What’s New in HPC Research: Tsunamis, Gravitational Lenses, Brain Recognition & More

By Oliver Peckham

August 26, 2019

In this bimonthly feature, HPCwire highlights newly published research in the high-performance computing community and related domains. From parallel programming to exascale to quantum computing, the details are here.


Developing high-performance function as a service for science

Modern scientific computing requires a myriad of approaches with various advantages – triggers, accelerators, mobility – suited to specific uses. These authors (a team from the University of Chicago and Argonne National Laboratory) propose funcX: “a high-performance function-as-a-service (FaaS) platform that enables intuitive, flexible, efficient, scalable, and performant remote function execution on existing infrastructure[.]” The authors call this approach, which allows researchers to execute commands without specifying a physical resource, “serverless supercomputing.” They demonstrate results across experiments and deployments.

Authors: Ryan Chard, Tyler J. Skluzacek, Zhuozhao Li, Yadu Babuji, Anna Woodard, Ben Blaiszik, Steven Tuecke, Ian Foster and Kyle Chard.

Using adaptive sparse matrix-vector multiplication on heterogeneous architectures

Sparse matrix-vector multiplication (SpMV) is the core algorithm for solving sparse linear equations – a key tool in research and engineering fields. In this paper, the authors – a team from the Naval University of Engineering and the National University of Defense Technology in China – describe their design and implementation for an adaptive SpMV implementation on a CPU-GPU heterogeneous architecture, reporting significant performance gains.

Authors: Jing Nie, Chunlei Zhang, Dan Zou, Fei Xia, Lina Lu, Xiang Wang and Fei Zhao. 

Highlighting high-throughput computing use cases

This paper discusses a number of common ways that researchers use high-throughput computing (also called “capacity computing”), which allows users to run a very large number of tasks (e.g. simulation or data analysis) in a short amount of time. The experiences they highlight focus on researchers’ own experiences with high-throughput computing and include independent jobs, interrelated jobs and the use of several high-throughput resources.

Author: Lee Liming.

Cataloging galaxy-galaxy strong gravitational lenses using convolutional neural networks

In this collaboration among over 50 researchers from more than three dozen institutions, the authors discuss their work to search Dark Energy Survey (DES) imaging for galaxy-galaxy strong gravitational lenses using convolutional neural networks. After training the neural networks using simulated lens images, the researchers used the networks to score nearly eight million images, then examined the best candidates. They identify 152 probable or definite lenses using this method.

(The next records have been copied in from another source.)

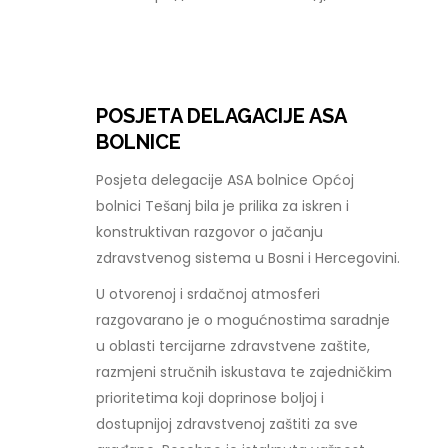
POSJETA DELAGACIJE ASA
BOLNICE
Posjeta delegacije ASA bolnice Općoj
bolnici Tešanj bila je prilika za iskren i
konstruktivan razgovor o jačanju
zdravstvenog sistema u Bosni i Hercegovini.
U otvorenoj i srdačnoj atmosferi
razgovarano je o mogućnostima saradnje
u oblasti tercijarne zdravstvene zaštite,
razmjeni stručnih iskustava te zajedničkim
prioritetima koji doprinose boljoj i
dostupnijoj zdravstvenoj zaštiti za sve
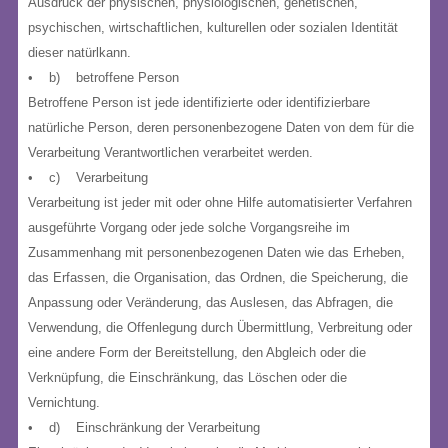
Ausdruck der physischen, physiologischen, genetischen,
psychischen, wirtschaftlichen, kulturellen oder sozialen Identität
dieser natürlkann.
• b) betroffene Person
Betroffene Person ist jede identifizierte oder identifizierbare
natürliche Person, deren personenbezogene Daten von dem für die
Verarbeitung Verantwortlichen verarbeitet werden.
• c) Verarbeitung
Verarbeitung ist jeder mit oder ohne Hilfe automatisierter Verfahren
ausgeführte Vorgang oder jede solche Vorgangsreihe im
Zusammenhang mit personenbezogenen Daten wie das Erheben,
das Erfassen, die Organisation, das Ordnen, die Speicherung, die
Anpassung oder Veränderung, das Auslesen, das Abfragen, die
Verwendung, die Offenlegung durch Übermittlung, Verbreitung oder
eine andere Form der Bereitstellung, den Abgleich oder die
Verknüpfung, die Einschränkung, das Löschen oder die
Vernichtung.
• d) Einschränkung der Verarbeitung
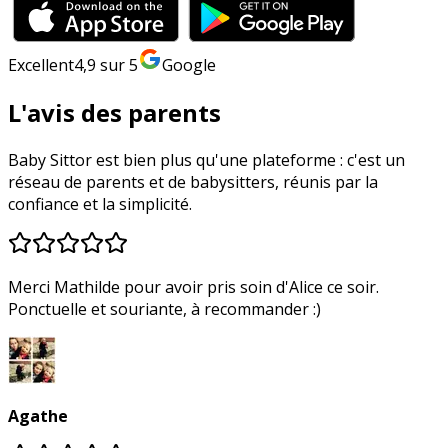
Excellent
4,9
sur 5
Google
L'avis des parents
Baby Sittor est bien plus qu'une plateforme : c'est un
réseau de parents et de babysitters, réunis par la
confiance et la simplicité.
Merci Mathilde pour avoir pris soin d'Alice ce soir.
Ponctuelle et souriante, à recommander :)
Agathe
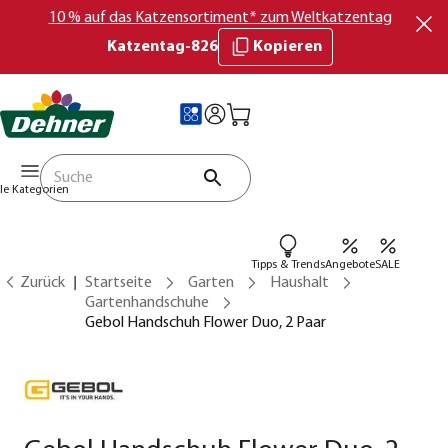
10 % auf das Katzensortiment* zum Weltkatzentag
Katzentag-826
Kopieren
lle Kategorien
Tipps & Trends
Angebote
SALE
Zurück
Startseite
Garten
Haushalt
Gartenhandschuhe
Gebol Handschuh Flower Duo, 2 Paar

Authors: C. Jacobs, T. Collett, K. Glazebrook, E. Buckley-Geer, H.T. Diehl, H. Lin, C. McCarthy, A.K. Qin, et al.

Building an earthquake and tsunami workflow using HPC

Early (and accurate) tsunami and earthquake analysis is critical for effective emergency response. In this paper, a team of researchers from France, the Czech Republic, Italy, and Germany discuss their “LEXIS project,” which seeks to “enhance the workflow of rapid loss assessment and emergency decision support systems by leveraging an orchestrated heterogeneous environment combining [HPC] resources and cloud infrastructure.” The paper outlines the project’s workflow and its computational model.

Authors: Thierry Goubier, Andrea Ajmar, Carmine D’Amico, Paul Dubrulle, Susanna Grita, Sephane Louise, Jan Martinovič, Tomáš Martinovič, Natalja Rakowsky, Paolo Savio, Danijel Schorlemmer, Alberto Scionti and Olivier Terzo.

Using convolutional neural networks for brain recognition and the “internet of medical things”

The medical field involves a wide variety of complex medical images that are difficult to extract and analyze. In this paper – written by a duo from Australia – the researchers propose an adaptive convolutional neural network model (CNN-BN-PReLU). The model, they say, is able to abstract the image features without human intervention, shortening training time and improving the image recognition rate.

Authors: Yuxi Liu and Jun Xiong

Paving the way for Chinese exascale computing

The race to exascale is well underway. In this paper, Yutong Lu, deputy chief designer of the Tianhe supercomputers, explores the major technical challenges facing China on the path to exascale computing. Lu also assesses China’s ongoing R&D activities in the supercomputing field and possible pathways for achieving exascale computing (such as co-design and convergence computing).